Paradoxon: Einen Schritt voraus folgen …
Das Leben ist innerhalb einer Zeitspanne von Wachsen und Altwerden, Reifen und Sterben vollgefüllt mit Glück und Freude, Unwegsamkeiten und Leere, Krisenmomenten und Scheitern. Menschliches Leben ist kontingent. Es gelingt und zerbricht, bäumt sich auf und wird erniedrigt, entfaltet sich und lässt Fragen offen. Christliche Seelsorge geht von der Gewissheit aus, dass im Leben selbst eine Gesetzmäßigkeit wohnt, die sich jedem Einzelnen/jeder Einzelnen zu erschließen vermag und sie/ihn ermächtigt, damit sich das erfüllen kann, was die Sehnsucht bereits weiß und noch verborgen signalisiert.
Seelsorge heißt, Menschen und ihre Lebensumstände so wahrzunehmen und auszuhalten, wie sie sind, und ihnen Wohlwollen, Achtung und Respekt entgegenzubringen. Gute Seelsorger/-innen verzichten auf die Anstrengung, Änderungen vornehmen zu wollen, sondern bemühen sich in erster Linie um Präsenz. Seelsorge bedeutet vor allem, sich in sensibler Wahrnehmungskompetenz zu üben, Gefühle zu fördern und auszuhalten, sich berühren zu lassen vom Schicksal anderer, empathisch mitzugehen, das stimmige Wort zu finden, zu schweigen. In der Begleitung gibt das ratsuchende Gegenüber das Tempo und die Art und Weise des Voranschreitens an. Zugleich geht der Seelsorger/die Seelsorgerin einfühlsam mit, bietet Bewegungsabläufe an, schreitet womöglich auch, wenn es angebracht ist, einen kleinen Abstand voraus. Dabei bleibt er/sie auf dem so schmalen Nähe-und-Distanz-Grat und spürt aufmerksam, wo das Gegenüber bleibt. Im seelsorglichen Kontakt kristallisiert sich heraus, wie sich die Balance von Nähe und Distanz gestalten lässt. Die Begegnung formt beide. Nur die gegenseitige Resonanz kann klären und Neues anstoßen.

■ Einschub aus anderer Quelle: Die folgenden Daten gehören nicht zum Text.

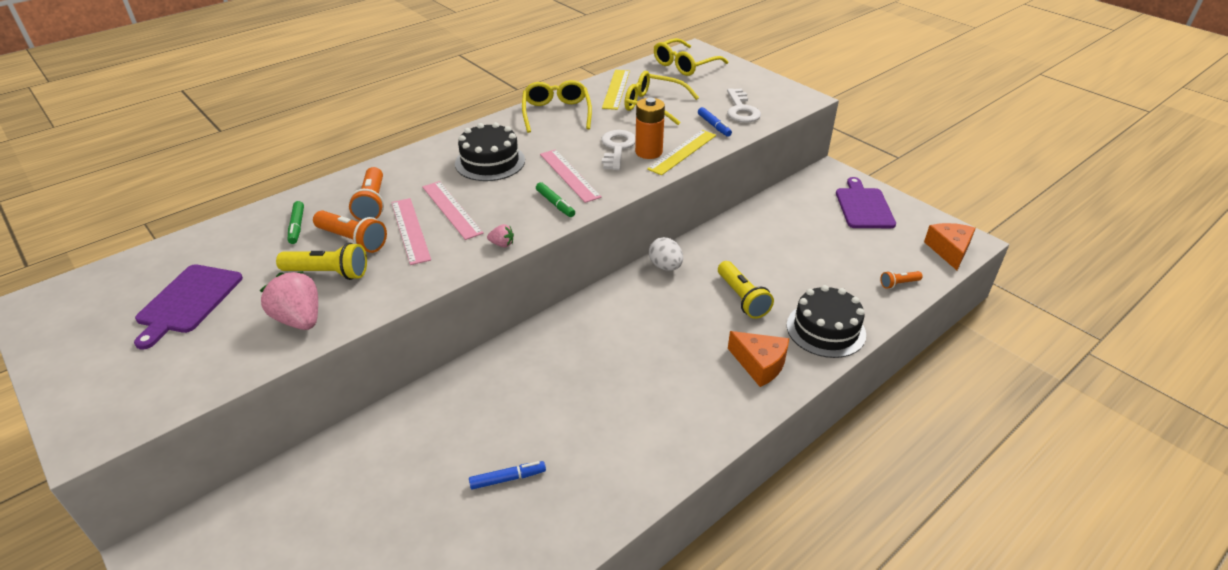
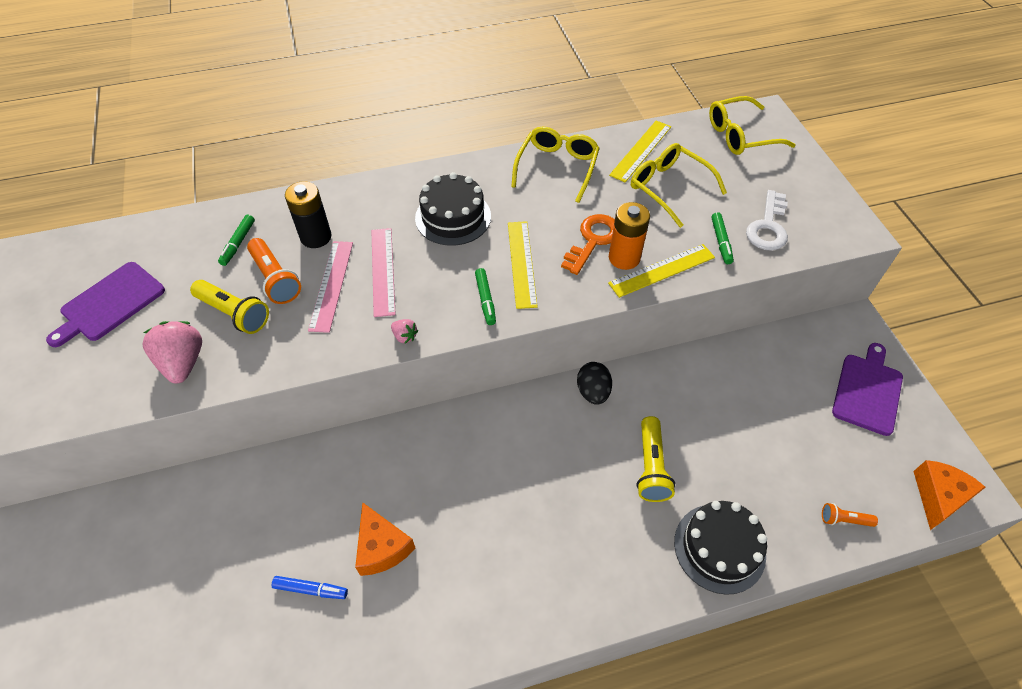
camera: 25 degrees right, 15 degrees up
(372, 204) = (316, 237): orange flashlight -> black battery
(569, 175) = (521, 263): pink ruler -> yellow ruler
(617, 148) = (593, 240): white key -> orange key
(665, 266) = (593, 392): white egg -> black egg
(714, 126) = (721, 242): blue marker -> green marker
(759, 364) = (620, 563): orange cheese -> orange cheese (382, 547)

Seelsorge und Theologie kennen das Paradoxon und wissen, welches Ambivalenz-Potenzial aufgrund ihrer Geschichte und Herkunft in ihnen wohnt. Das Leben ist in sich konflikthaft strukturiert, zugleich sehnen sich Menschen nach Angenommen- und Anerkannt-Sein, nach Zugehörigkeit und Autonomie. Auch das ist paradox und zugleich so menschlich. Mit Ambivalenzen ist immer und überall zu rechnen. Als Seelsorger und Seelsorgerinnen werden wir konfrontiert mit dem Thema der Abhängigkeit, der Angst vor Trennung und der Gewissheit der Endlichkeit. Seelsorge heißt, sich im Schritttempo, in der Schrittlänge und im Schrittmodus auf das Gegenüber hin einzupendeln. Die Initiative vorauszuschreiten und sich zugleich hintanzustellen, erfordert Können, Geduld, Kraft und Demut. Es ist paradox: Im bewussten Zulassen dieser Schwäche entwickelt sich eine Stärke, die beiden zugänglich ist.
Unverfügbarkeit
Die Pastoralpsychologie mahnt mit Blick auf seelsorgliche Prozesse. Die Ermahnung erinnert uns an die Qualitäten und Fallstricke helfender Beziehungen. Das Helfen-Wollen läuft Gefahr, die Suchprozesse des Gegenübers für die eigene Bedürftigkeit zu missbrauchen. Seelsorge kann verlässlichen Kontakt, Nähe und Bindung ermöglichen und zugleich in den Abgrund der Abhängigkeit führen. Leid und Schmerz haben die Tendenz, dem seelsorglichen Gegenüber eine eigenartige Symbiose anzubieten. Diese Prozesse laufen meist unbewusst. Missbräuchlichem Agieren – und sei es noch so subtil – ist vor dem Hintergrund dessen, was an Dynamiken des Missbrauchs seit Jahrzehnten im Binnenraum der Kirche sichtbar wird, mit großer Entschiedenheit entgegenzutreten. Wer hier nicht bereit ist, Verantwortung zu übernehmen und sich in Reflexions- und Schulungsprozesse zu involvieren, macht sich schuldig.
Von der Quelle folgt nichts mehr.